Research Impact and Co-Production of Knowledge

Principle Investigator

Professor Jon Coaffee

Research Institution

University of Warwick 

Project Summary

Enhanced knowledge transfer between academia, government and industry is now key to successful research impact and establishing partnerships that support intellectual insight and technological innovation.  In this research integrator role, Professor Coaffee and his team at the University of Warwick have functioned as a facilitator for Science and Security grant holders and DSTL, in order to allow them, through their own impact plans and co-ordination with other research teams, to produce high quality and user-friendly research outputs and knowledge.

Using ‘Case Study Integrity Fora’ (CSIF), they facilitated connections between academic research and users, enhanced with the use of specialist online software and a series of supplementary stakeholder engagement meetings to form a new approach – the Research Impact Co-Production of Knowledge (RICK) Strategy.

During Stage One (months 1-7), emergent research challenges were identified and ‘exploitation plans’ were developed to give greater visibility to the grant holders and DSTL. Stage Two (months 8-12) developed greater opportunities for impact, engagement and integration and explored opportunities to allow research results to inform policy-making and professional practice.
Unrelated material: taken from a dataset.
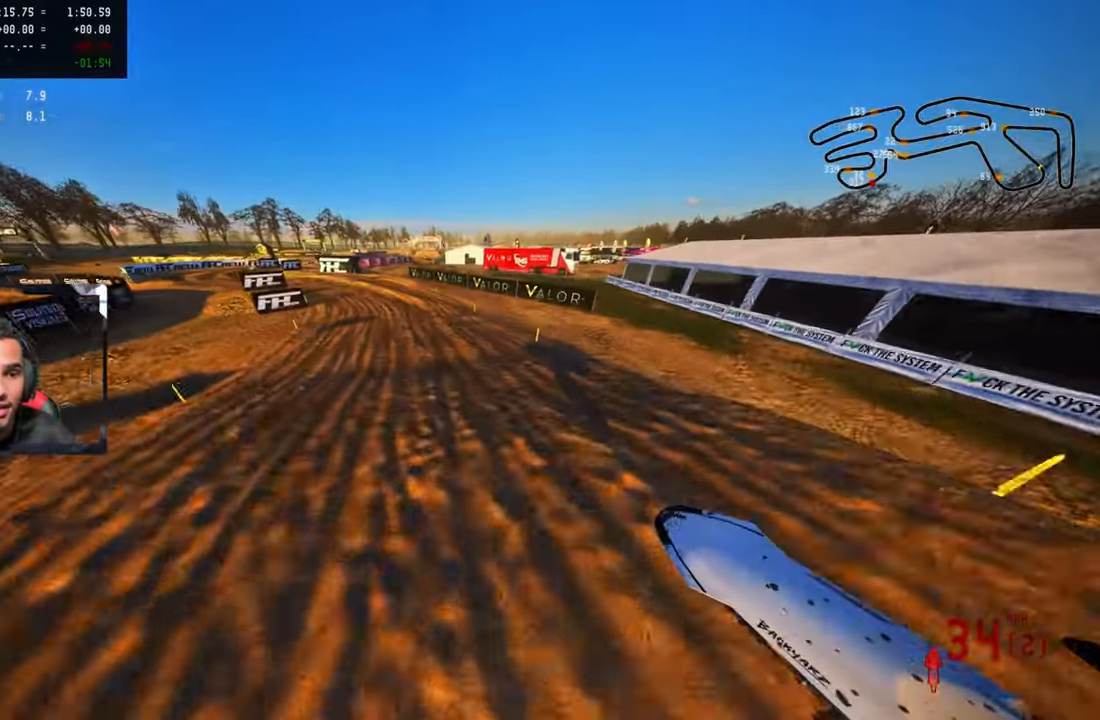
{"buttons": ["R2"], "left_stick": "up-left", "right_stick": "up", "events": [[134, "R3", "down"], [234, "R3", "up"]]}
Stage Three (months 13-24) focussed on promoting research findings, producing insights and policy recommendations and establishing a lasting legacy for the projects.

Throughout all three stages, integrator activities included regular communications with, and site visits to, grant holders, programme meetings to understand and exploit synergies across the research teams; direct engagement with user communities – including workshops and meetings with government departments and the development of policy briefings.


As part of their integrator activities, Professor Coaffee and his team coordinated and authored a review of the Ministry of Defence ethical review process for DSTL entitled ‘Ministry of Defence Research Ethics Committees (MoDREC) Review for the ESRC/DSTL Science and Security Programme’. 

Ethical review has become an increasingly important aspect of conducting social science-focused research with many areas of research adopting increasingly rigorous ethics approval processes given the sensitivity of the research being conducted. 

Professor Jon Coaffee 

Further to this, they supported grant holders to maximise impact by building lasting networks and fostering research impact communities between social and natural/physical scientists, academia, government and industry, laying the foundations for future collaborations and continued synergies beyond the funded life of the projects. 

They also identified opportunities through horizon-scanning to ensure projects keep stock of developments and opportunities within the defence and security sectors and facilitated the cross-fertilisation and integration of research findings, providing added intellectual value through a range of innovative strategies and techniques.